Your mate has been rhapsodising poetically about his lunchtime adventures when briefly free from the cubicle of death. First about the young Mormon missionaries keener to evangelise to pretty young Asian girls than to your mate, and then about a strange day when everyone he passed seemed to have a scar.
You may be surprised that woolly little lamb scrotums (scrota?) do not taste like chicken, but that is our function at the Joe Chip Laboratories, to expose these and other truths. And your mate provides assistance to a wandering fool thinking that there are loopholes to life, over at What Would Joe Chip Do?
This weeks yell out goes to Mike585 who wanders about marshes at night encountering badgers and foxes and toads, and records it wonderfully in words and photographs. The patience this man has! This is a really cool blog.

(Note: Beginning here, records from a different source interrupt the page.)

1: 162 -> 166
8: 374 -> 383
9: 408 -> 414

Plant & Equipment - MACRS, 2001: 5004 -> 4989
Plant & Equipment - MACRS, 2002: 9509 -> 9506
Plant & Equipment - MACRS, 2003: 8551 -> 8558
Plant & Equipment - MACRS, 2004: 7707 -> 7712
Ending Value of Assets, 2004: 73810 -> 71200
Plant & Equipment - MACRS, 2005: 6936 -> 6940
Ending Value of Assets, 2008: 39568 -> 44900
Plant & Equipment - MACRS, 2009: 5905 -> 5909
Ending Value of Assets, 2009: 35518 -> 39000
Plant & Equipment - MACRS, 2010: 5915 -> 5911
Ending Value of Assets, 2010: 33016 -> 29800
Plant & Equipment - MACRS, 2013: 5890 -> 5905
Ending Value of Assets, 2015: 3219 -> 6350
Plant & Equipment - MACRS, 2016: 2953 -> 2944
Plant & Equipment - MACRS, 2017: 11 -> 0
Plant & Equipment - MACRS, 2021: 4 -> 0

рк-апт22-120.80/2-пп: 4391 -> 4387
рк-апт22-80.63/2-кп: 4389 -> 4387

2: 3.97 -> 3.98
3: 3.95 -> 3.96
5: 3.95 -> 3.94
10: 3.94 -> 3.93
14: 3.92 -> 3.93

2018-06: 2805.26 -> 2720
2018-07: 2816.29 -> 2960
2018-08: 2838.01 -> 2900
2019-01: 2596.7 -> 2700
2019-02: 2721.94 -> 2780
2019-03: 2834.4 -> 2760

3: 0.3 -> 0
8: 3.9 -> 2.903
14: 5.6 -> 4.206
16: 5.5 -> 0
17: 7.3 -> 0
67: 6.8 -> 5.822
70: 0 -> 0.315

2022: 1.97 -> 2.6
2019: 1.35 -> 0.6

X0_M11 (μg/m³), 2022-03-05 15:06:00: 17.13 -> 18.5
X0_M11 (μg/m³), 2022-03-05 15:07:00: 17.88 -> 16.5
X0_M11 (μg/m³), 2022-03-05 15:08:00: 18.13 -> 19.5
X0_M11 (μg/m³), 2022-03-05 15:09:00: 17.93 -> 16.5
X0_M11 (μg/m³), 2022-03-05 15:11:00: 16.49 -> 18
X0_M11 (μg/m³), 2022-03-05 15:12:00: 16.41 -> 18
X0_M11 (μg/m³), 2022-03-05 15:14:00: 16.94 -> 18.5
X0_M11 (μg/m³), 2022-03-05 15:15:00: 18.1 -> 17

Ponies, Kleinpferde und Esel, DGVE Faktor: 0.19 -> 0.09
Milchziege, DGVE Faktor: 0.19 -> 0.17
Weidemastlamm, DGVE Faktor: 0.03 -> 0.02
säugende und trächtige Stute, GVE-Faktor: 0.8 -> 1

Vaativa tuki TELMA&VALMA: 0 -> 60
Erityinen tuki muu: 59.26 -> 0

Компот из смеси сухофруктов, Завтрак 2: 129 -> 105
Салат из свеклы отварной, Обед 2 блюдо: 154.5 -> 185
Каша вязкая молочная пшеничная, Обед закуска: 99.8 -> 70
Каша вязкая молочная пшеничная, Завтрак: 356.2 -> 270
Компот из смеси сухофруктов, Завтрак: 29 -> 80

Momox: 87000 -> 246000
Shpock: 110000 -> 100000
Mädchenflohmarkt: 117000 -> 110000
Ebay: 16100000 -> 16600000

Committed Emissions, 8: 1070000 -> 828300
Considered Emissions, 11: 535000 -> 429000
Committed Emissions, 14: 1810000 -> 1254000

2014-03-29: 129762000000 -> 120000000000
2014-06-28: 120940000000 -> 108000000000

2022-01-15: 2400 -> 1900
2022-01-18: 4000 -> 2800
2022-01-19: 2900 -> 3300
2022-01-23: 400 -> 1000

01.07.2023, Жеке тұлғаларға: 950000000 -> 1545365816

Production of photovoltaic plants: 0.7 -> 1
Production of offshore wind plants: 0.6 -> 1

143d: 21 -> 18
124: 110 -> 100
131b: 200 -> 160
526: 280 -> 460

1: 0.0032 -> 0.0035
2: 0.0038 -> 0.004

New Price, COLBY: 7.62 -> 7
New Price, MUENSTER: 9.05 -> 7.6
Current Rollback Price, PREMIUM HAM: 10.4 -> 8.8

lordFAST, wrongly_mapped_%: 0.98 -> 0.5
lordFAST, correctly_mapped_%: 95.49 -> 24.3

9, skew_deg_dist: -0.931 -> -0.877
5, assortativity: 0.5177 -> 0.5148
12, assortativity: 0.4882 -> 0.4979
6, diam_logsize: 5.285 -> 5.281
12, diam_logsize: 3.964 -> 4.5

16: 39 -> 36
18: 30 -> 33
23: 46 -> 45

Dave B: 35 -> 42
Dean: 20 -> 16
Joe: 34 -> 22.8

Reading: The Science Delusion by Rupert Sheldrake; Necroville by Ian McDonald. I like McDonald a lot, really enjoyed Cyberabad Days, The Dervish House, and Brasyl. I am finding this a little hard to get into, but I suspect the fault is mine, the clutter in the writing is deliberate but at the moment I need some clarity and simplicity.
I finished The Moth Diaries by Rachel Klein. Bits were good, but overall not for me. Its on a couple of lists of all time best vampire books and many people write about it favourably. I did not find the terror creeping, because I did not care very much about the characters. I am not a professional reviewer and as I have said before, I am not very articulate about these things, but I did not get what I wanted from this. This does not make it a bad book, just not a great fit for me. However, it did have me thinking about the nature of the vampire, and our ties to time and familiar settings. Another book on one of those lists was “Fangland” by John Marks, and that did not do much for me either. The failure is no doubt with me and my laziness and requirement for genre expectations to be fulfilled. If I enter a leisurely stage of life again (like the times when I could meander through Tolstoy and Dostoevsky), I will lift my game, I promise. I would like to be like the cool kid who never likes the second album of any band, and who is ahead of the game and finds the most wonderful obscure tidbits, but my favourite vampire books of recent years have both been massive best sellers: “Let the Right One In” by John Ajvide Lindqvist and “The Passage” by Justin Cronin. I look forward to the upcoming re-release of Kim Newman’s “The Bloody Red Baron”.